Kasabian’ last album, Velociraptor, was one of my most played CDs of recent times, and my only irk was the title track, which was frankly daft. Doomsday (a bit of a blot for me) is reminiscent of this in that it has a Hanna Barbera come B52s cartoonish element to it. I sometimes wonder if professional critics/reviewers understand that you can still be a fan and not like all material your favourites produce. You accept that you probably wouldn’t get the bravery that gives you the brilliant stuff without these less desirable moments. And don’t harp on about lyrics not being particularly meaningful. Frankly we don’t care (sticks fingers in ears, La la la).
We then start heading into a zone of unfamiliarity with Treat, the first part of which is as infectious as anything I’ve heard in a long while. The bass line is very simple, but is the backbone of the hook. There’s utter genius in a rock band producing what is basically an incredible dance track. I’ve always admired the way Kasabian manage to fuse rock and strings so effectively, but they are heading down the experimental synth route here and with Explodes. It’s almost like hearing early efforts by The Human League with a hefty slice of Chemical Brothers. Then Glass chucks in a bit of rapper Suli Breaks – I guess you can’t accuse them of standing still.

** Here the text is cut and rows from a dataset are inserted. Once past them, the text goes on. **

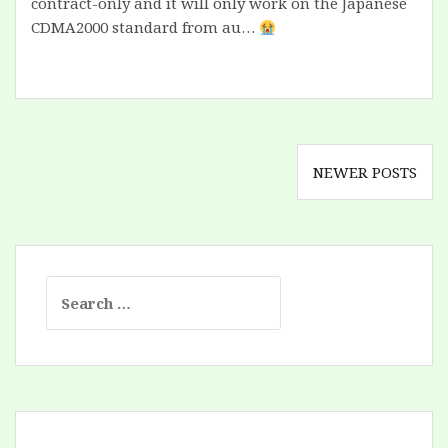
contract-only and it will only work on the Japanese
CDMA2000 standard from au…
Posts
NEWER POSTS
navigation
Search
for:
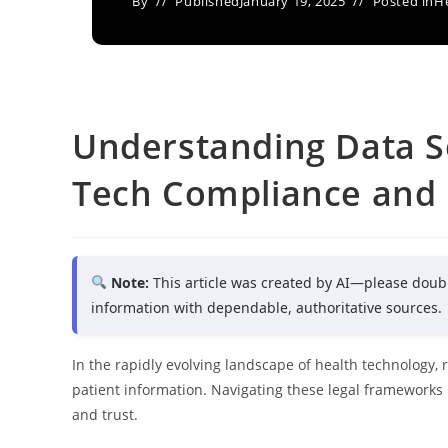
By
Published
January 19, 2025
Posted in
H
Understanding Data Se
Tech Compliance and 
Note:
This article was created by AI—please doub
information with dependable, authoritative sources.
In the rapidly evolving landscape of health technology, 
patient information. Navigating these legal frameworks 
and trust.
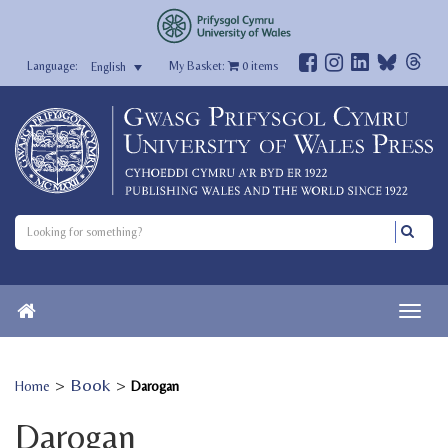
My Basket:
0
items
English
>
Book
>
Home
Darogan
Darogan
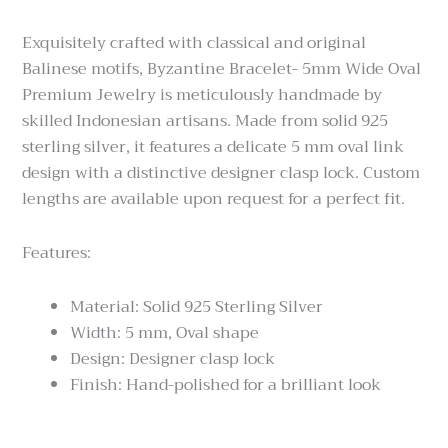
$249.00
through
Exquisitely crafted with classical and original
$289.00
Balinese motifs, Byzantine Bracelet- 5mm Wide Oval
Premium Jewelry is meticulously handmade by
skilled Indonesian artisans. Made from solid 925
sterling silver, it features a delicate 5 mm oval link
design with a distinctive designer clasp lock. Custom
lengths are available upon request for a perfect fit.
Features:
Material: Solid 925 Sterling Silver
Width: 5 mm, Oval shape
Design: Designer clasp lock
Finish: Hand-polished for a brilliant look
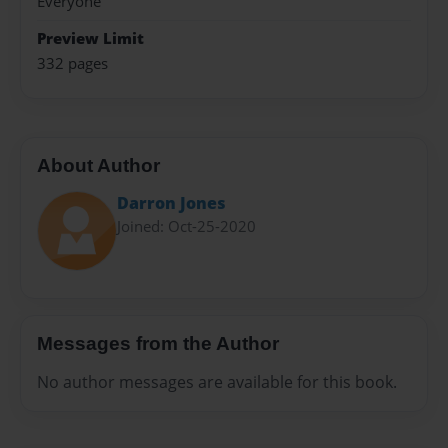
Everyone
Preview Limit
332 pages
About Author
Darron Jones
Joined: Oct-25-2020
Messages from the Author
No author messages are available for this book.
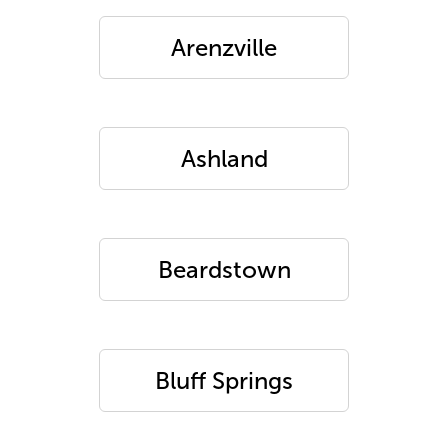
Arenzville
Ashland
Beardstown
Bluff Springs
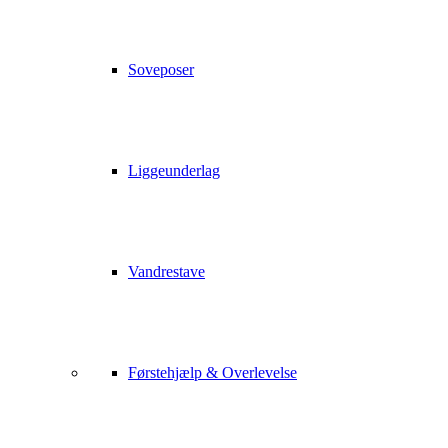
Soveposer
Liggeunderlag
Vandrestave
Førstehjælp & Overlevelse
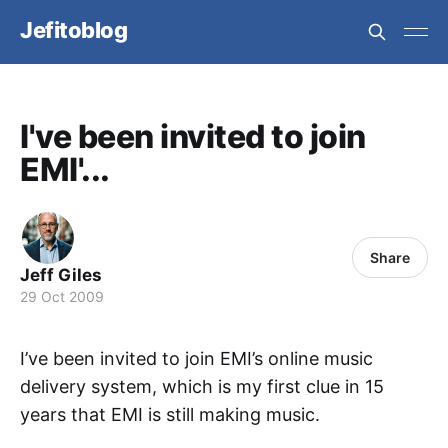
Jefitoblog
I've been invited to join
EMI'...
Share
Jeff Giles
29 Oct 2009
I’ve been invited to join EMI’s online music
delivery system, which is my first clue in 15
years that EMI is still making music.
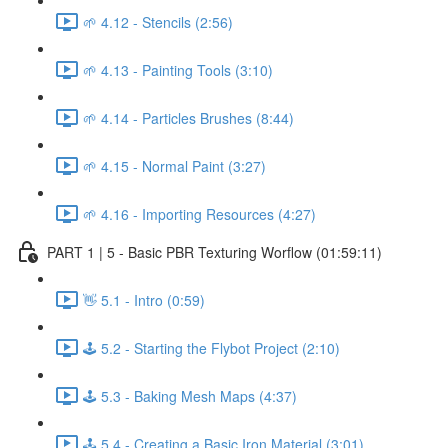
🌱 4.12 - Stencils (2:56)
🌱 4.13 - Painting Tools (3:10)
🌱 4.14 - Particles Brushes (8:44)
🌱 4.15 - Normal Paint (3:27)
🌱 4.16 - Importing Resources (4:27)
PART 1 | 5 - Basic PBR Texturing Worflow (01:59:11)
👋 5.1 - Intro (0:59)
🕹️ 5.2 - Starting the Flybot Project (2:10)
🕹️ 5.3 - Baking Mesh Maps (4:37)
🕹️ 5.4 - Creating a Basic Iron Material (3:01)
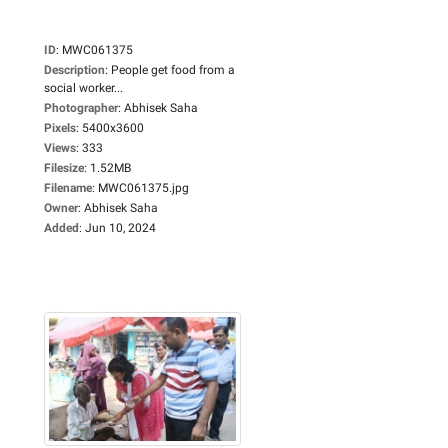
ID
:
MWC061375
Description
:
People get food from a
social worker...
Photographer
:
Abhisek Saha
Pixels
:
5400x3600
Views
:
333
Filesize
:
1.52MB
Filename
:
MWC061375.jpg
Owner
:
Abhisek Saha
Added
:
Jun 10, 2024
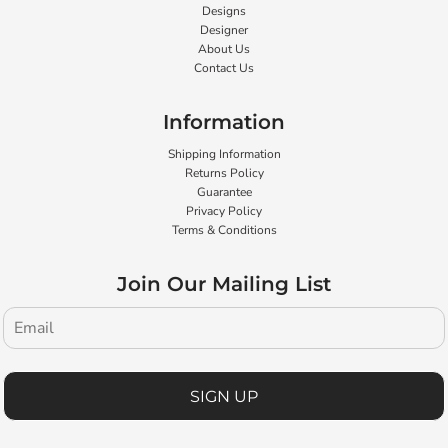
Designs
Designer
About Us
Contact Us
Information
Shipping Information
Returns Policy
Guarantee
Privacy Policy
Terms & Conditions
Join Our Mailing List
SIGN UP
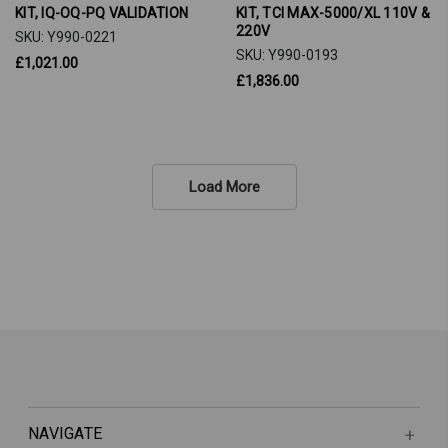
KIT, IQ-OQ-PQ VALIDATION
KIT, TCI MAX-5000/XL 110V &
220V
SKU: Y990-0221
SKU: Y990-0193
£1,021.00
£1,836.00
Load More
NAVIGATE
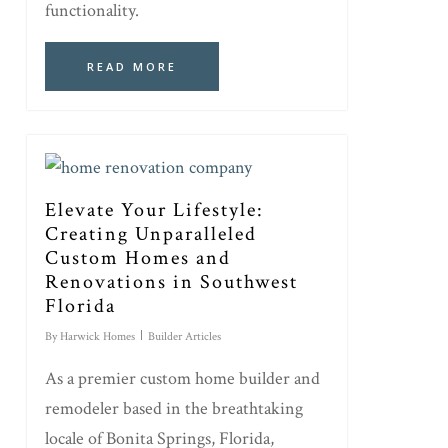
functionality.
READ MORE
Elevate Your Lifestyle:
Creating Unparalleled
Custom Homes and
Renovations in Southwest
Florida
By
Harwick Homes
Builder Articles
As a premier custom home builder and
remodeler based in the breathtaking
locale of Bonita Springs, Florida,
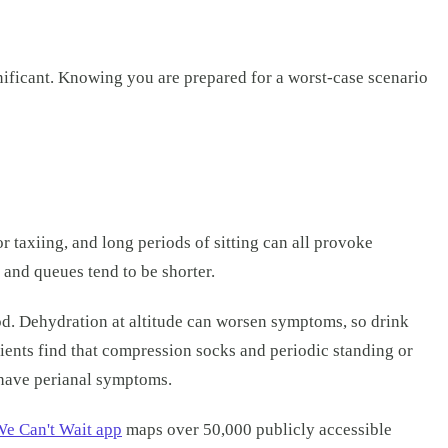
gnificant. Knowing you are prepared for a worst-case scenario
r taxiing, and long periods of sitting can all provoke
d and queues tend to be shorter.
food. Dehydration at altitude can worsen symptoms, so drink
tients find that compression socks and periodic standing or
u have perianal symptoms.
e Can't Wait app
maps over 50,000 publicly accessible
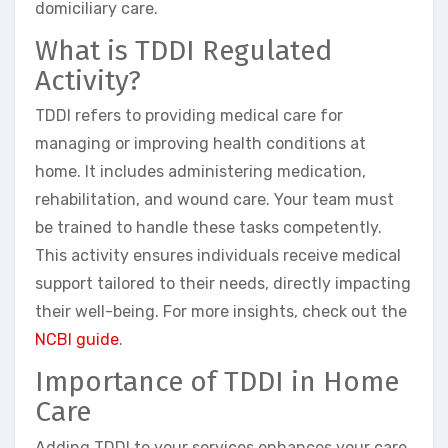
domiciliary care.
What is TDDI Regulated
Activity?
TDDI refers to providing medical care for
managing or improving health conditions at
home. It includes administering medication,
rehabilitation, and wound care. Your team must
be trained to handle these tasks competently.
This activity ensures individuals receive medical
support tailored to their needs, directly impacting
their well-being. For more insights, check out the
NCBI guide
.
Importance of TDDI in Home
Care
Adding TDDI to your services enhances your care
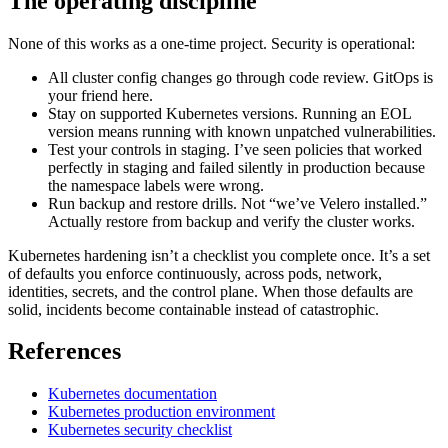
The operating discipline
None of this works as a one-time project. Security is operational:
All cluster config changes go through code review. GitOps is
your friend here.
Stay on supported Kubernetes versions. Running an EOL
version means running with known unpatched vulnerabilities.
Test your controls in staging. I’ve seen policies that worked
perfectly in staging and failed silently in production because
the namespace labels were wrong.
Run backup and restore drills. Not “we’ve Velero installed.”
Actually restore from backup and verify the cluster works.
Kubernetes hardening isn’t a checklist you complete once. It’s a set
of defaults you enforce continuously, across pods, network,
identities, secrets, and the control plane. When those defaults are
solid, incidents become containable instead of catastrophic.
References
Kubernetes documentation
Kubernetes production environment
Kubernetes security checklist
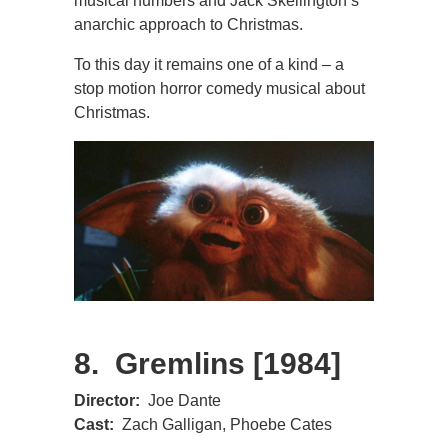
musical numbers and Jack Skellington’s
anarchic approach to Christmas.
To this day it remains one of a kind – a
stop motion horror comedy musical about
Christmas.
8. Gremlins [1984]
Director:
Joe Dante
Cast:
Zach Galligan, Phoebe Cates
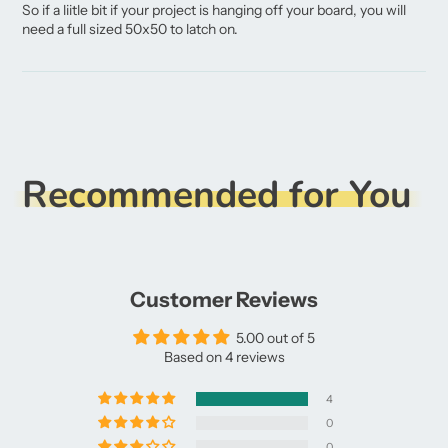
So if a liitle bit if your project is hanging off your board, you will
need a full sized 50x50 to latch on.
Recommended for You
Customer Reviews
5.00 out of 5
Based on 4 reviews
4
0
0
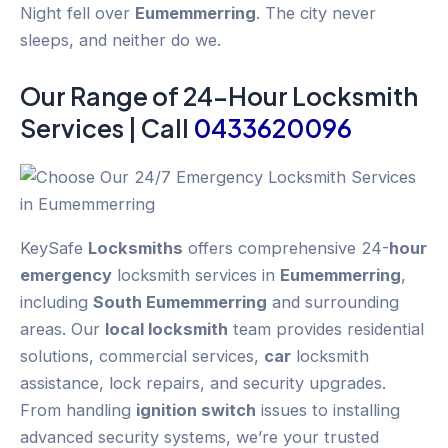
Night fell over
Eumemmerring
. The city never
sleeps, and neither do we.
Our Range of 24-
Hour
Locksmith
Services | Call
0433620096
KeySafe
Locksmiths
offers comprehensive 24-
hour
emergency
locksmith services in
Eumemmerring
,
including
South Eumemmerring
and surrounding
areas. Our
local locksmith
team provides residential
solutions, commercial services,
car
locksmith
assistance, lock repairs, and security upgrades.
From handling
ignition switch
issues to installing
advanced security systems, we’re your trusted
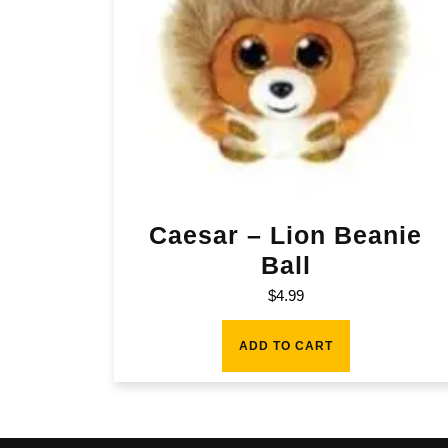
Caesar – Lion Beanie
Ball
$
4.99
ADD TO CART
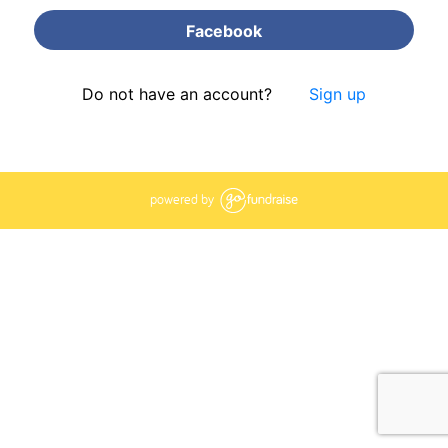
Facebook
Do not have an account?
Sign up
powered by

When we get to Clouds, we are back in familiar top notch territory – it really is a cracking track. We rise above the clouds” is accompanied by a euphoric echo. Sergio Pizzorno really gets how to use light and shade, noise and silence, anticipation and big moments in his song writing. And I must give high praise to them for releasing Eez-eh as an opening single. Not that I think it is a masterpiece or anything, because I don’t. In fact I thought they’d possibly lost some marbles somewhere in the Leicestershire countryside when I first heard it, so left field did it seem. It’s just that I have a huge bugbear with how many artists these days release the most bland and average tracks from their albums as singles. You see it repeatedly. It’s as if radio stations and pluggers are attempting to give us a life of beige aural wallpaper, when frankly a bit of pink does the trick. At least Eez-eh is good fun and quirky (“Life is brutal, now we’re being watched by Google”) And whatever the few imperfections of this album, it is most certainly colourful.
The album rounds off with the gentlest singalong track on offer, SPS, a rather nice contrast to the rest of the album. I can’t wait to watch the headline set at Glastonbury, because Kasabian certainly know how to “work it, work it like a Treat”. I haven’t got goolies. But if I had, it’s the most goolie-grabbing album of the year so far.